Demir Çelik prend la défense des droits humains
En feuilletant le livre « Vingt-cinq années aux côtés du peuple kurde », nous avons évoqué tous les amis que nous avons connus, ici à Rennes ou là-bas au Kurdistan, présents dans ce livre et aujourd’hui en prison : la liste est longue. Nous avons aussi évoqué ceux qui sont en exil et en particulier deux de nos amis, exfiltrés eux aussi vers la Suisse, Metin Tekçe, ancien maire de Hakkari et Sabahattin Sivaci, son fidèle collaborateur et successeur à la présidence de la section régionale du HADEP. La venue du maire de Hakkari en Bretagne en 2005 pour présenter son projet de centre de santé et d’éducation en direction des femmes et des enfants, a marqué les esprits et fut le début d’une longue histoire de coopération avec les tisseuses de Hakkari.
Nous avons aussi évoqué la question des détenus et demandé le soutien de Demir Çelik à nos actions en leur faveur. Le soutien de Demir Çelik est sans équivoque et sa réponse a souligné la nécessité de prendre conscience de l’ampleur du problème :
Depuis 2012, le pouvoir politique a commencé à s’éloigner de la démocratie, de la justice, de l’État de droit et des droits de l’homme. Abandonnant sa priorité d’amélioration de la démocratie, il a commencé à être associé à des opérations de police contre des groupes d’opposition, des exécutions extrajudiciaires, des procès inéquitables, des tortures et des enlèvements. Au cours des 6 dernières années, environ 2 millions de citoyens turcs ont été inculpés d’infractions de terrorisme et 512 000 d’entre eux ont été poursuivis. 320 000 personnes ont été condamnées et 131 000 personnes ont été emprisonnées. Il y a plus de 30 000 citoyens turcs, y compris des malades, des personnes âgées, des handicapés et des enfants, qui sont actuellement emprisonnés pour des délits de terrorisme avec des dizaines de milliers d’autres confrontés au même sort.
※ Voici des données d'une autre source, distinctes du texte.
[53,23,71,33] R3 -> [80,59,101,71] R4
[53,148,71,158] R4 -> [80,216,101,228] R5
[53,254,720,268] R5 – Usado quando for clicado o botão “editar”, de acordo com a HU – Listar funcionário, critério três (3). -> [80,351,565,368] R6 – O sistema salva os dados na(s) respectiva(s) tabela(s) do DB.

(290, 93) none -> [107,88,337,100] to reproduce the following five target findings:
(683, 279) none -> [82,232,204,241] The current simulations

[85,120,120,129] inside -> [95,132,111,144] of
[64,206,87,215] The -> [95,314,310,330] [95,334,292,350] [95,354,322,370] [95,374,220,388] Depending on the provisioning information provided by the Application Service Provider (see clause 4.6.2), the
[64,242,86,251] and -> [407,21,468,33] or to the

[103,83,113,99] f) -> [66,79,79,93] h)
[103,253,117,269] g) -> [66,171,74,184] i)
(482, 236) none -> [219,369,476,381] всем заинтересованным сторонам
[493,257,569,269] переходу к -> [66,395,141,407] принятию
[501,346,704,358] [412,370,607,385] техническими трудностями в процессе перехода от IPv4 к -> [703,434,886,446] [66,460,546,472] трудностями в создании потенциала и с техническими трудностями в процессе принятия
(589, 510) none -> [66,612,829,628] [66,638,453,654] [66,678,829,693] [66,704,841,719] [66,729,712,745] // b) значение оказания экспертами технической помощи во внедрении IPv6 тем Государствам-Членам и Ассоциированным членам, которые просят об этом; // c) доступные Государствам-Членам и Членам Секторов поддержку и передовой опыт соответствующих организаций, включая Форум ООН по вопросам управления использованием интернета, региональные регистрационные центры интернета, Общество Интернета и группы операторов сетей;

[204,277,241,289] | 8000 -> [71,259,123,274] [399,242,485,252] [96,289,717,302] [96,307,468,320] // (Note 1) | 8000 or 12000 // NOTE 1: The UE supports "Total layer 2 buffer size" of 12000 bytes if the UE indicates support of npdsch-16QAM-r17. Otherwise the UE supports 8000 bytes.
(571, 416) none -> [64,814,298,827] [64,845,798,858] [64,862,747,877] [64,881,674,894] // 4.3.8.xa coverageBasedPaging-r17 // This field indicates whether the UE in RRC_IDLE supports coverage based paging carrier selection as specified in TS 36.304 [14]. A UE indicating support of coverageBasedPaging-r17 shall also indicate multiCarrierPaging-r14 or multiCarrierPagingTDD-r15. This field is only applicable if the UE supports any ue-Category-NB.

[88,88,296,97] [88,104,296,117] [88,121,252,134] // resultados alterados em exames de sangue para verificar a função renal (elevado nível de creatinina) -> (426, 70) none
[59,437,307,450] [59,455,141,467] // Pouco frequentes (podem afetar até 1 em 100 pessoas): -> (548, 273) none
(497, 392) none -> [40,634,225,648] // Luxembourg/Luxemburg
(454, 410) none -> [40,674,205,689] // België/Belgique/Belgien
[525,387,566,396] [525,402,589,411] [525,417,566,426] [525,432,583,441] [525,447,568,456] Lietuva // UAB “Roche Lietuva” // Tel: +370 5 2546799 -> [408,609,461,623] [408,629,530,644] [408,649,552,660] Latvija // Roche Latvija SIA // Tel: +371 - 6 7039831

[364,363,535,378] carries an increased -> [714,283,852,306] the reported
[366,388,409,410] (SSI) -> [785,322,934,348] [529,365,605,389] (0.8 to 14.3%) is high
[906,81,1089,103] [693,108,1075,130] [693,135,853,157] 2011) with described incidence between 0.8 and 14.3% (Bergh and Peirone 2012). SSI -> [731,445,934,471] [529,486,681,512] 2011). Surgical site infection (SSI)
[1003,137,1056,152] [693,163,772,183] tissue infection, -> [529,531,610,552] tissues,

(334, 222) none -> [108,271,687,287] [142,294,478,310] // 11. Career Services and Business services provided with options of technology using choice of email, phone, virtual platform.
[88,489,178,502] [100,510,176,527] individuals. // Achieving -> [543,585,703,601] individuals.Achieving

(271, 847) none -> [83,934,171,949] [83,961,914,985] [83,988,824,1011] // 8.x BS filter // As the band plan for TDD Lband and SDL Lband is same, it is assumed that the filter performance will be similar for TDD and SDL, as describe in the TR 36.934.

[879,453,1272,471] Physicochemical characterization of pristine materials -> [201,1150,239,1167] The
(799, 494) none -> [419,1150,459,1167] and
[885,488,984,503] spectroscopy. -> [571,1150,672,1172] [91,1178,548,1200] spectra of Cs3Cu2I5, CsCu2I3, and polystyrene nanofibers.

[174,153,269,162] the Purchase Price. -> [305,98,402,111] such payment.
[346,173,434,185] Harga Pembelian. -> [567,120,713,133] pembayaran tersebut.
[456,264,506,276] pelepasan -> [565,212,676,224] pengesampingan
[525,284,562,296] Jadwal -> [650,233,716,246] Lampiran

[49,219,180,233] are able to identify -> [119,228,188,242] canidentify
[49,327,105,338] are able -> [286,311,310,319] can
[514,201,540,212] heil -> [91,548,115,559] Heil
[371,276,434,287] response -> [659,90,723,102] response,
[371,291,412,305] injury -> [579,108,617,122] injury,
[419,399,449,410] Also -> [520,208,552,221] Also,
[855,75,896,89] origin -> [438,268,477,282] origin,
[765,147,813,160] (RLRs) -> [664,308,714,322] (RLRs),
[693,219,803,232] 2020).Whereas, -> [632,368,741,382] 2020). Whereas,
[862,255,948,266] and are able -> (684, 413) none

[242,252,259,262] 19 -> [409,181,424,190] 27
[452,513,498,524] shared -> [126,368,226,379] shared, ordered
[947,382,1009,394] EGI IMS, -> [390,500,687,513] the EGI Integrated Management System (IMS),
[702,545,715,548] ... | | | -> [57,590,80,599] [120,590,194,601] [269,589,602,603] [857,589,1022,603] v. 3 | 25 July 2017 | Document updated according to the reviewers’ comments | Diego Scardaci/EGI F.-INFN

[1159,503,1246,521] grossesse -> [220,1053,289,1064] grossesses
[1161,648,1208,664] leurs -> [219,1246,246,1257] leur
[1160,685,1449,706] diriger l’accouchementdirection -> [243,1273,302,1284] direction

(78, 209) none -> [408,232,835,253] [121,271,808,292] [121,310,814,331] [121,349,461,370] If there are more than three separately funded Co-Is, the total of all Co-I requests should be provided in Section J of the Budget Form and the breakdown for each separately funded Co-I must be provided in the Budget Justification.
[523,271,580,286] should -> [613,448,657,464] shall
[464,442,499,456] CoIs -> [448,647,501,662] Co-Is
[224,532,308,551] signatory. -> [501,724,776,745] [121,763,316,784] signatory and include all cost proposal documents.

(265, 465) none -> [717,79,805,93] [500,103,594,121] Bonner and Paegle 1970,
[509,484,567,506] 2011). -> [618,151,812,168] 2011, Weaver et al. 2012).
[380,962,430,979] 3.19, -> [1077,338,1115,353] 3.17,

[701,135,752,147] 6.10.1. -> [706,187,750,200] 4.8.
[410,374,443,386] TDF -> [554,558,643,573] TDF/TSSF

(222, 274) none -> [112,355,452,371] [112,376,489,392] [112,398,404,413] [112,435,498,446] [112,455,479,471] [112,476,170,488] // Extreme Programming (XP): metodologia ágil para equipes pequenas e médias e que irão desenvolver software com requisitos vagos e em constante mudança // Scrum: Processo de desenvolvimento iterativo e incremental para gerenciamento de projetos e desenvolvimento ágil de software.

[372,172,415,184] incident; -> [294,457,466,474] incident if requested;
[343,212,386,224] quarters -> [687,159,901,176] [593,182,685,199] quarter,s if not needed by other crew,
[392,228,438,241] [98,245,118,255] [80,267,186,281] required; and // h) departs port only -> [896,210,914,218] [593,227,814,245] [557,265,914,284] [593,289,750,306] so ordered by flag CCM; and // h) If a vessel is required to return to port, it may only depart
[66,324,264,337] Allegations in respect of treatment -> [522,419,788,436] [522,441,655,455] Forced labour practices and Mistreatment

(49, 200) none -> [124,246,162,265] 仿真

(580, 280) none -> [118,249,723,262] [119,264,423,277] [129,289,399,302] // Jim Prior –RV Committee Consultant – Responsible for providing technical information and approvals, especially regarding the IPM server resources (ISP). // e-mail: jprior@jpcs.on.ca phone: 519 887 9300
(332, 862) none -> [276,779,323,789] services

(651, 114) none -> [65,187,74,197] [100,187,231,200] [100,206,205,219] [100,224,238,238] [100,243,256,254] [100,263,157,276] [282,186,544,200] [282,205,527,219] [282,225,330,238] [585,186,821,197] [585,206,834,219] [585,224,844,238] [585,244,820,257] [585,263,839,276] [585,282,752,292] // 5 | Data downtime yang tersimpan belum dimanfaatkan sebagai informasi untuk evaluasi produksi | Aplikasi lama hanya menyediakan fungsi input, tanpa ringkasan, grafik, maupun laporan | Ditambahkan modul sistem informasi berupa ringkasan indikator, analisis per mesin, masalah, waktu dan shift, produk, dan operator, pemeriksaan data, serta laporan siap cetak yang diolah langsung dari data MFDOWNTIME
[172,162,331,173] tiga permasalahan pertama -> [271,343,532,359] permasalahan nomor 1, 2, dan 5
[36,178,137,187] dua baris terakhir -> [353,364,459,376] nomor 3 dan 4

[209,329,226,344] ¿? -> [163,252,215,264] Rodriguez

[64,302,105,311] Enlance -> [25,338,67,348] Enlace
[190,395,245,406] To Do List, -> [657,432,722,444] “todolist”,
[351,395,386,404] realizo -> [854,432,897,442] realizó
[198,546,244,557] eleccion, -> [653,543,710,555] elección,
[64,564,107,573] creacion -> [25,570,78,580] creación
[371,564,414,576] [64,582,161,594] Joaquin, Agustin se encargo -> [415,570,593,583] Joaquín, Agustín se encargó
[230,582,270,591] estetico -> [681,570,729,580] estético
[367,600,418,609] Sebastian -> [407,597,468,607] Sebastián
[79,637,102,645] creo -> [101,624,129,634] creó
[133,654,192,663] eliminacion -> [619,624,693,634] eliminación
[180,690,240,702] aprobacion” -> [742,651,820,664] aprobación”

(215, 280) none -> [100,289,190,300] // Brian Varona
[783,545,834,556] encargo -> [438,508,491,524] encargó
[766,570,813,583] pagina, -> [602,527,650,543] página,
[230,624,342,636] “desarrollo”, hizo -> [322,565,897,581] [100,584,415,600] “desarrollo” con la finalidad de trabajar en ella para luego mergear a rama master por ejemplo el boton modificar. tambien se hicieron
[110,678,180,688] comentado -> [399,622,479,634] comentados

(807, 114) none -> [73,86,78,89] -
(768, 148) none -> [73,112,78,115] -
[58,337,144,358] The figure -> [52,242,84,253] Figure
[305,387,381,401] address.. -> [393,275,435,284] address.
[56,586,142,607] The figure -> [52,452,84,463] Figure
Pour conclure et résumer cet entretien, chaleureux, amical, mais très politique, empruntons cette citation au Tribunal de Turquie, un tribunal populaire international d’opinion dont le siège est à Genève, qui a pour mandat d’évaluer toutes les allégations de violations des droits de l’homme commises par la Turquie et d’en rendre compte de manière indépendante : « le silence est le plus grand ennemi des droits de l’homme fondamentaux ».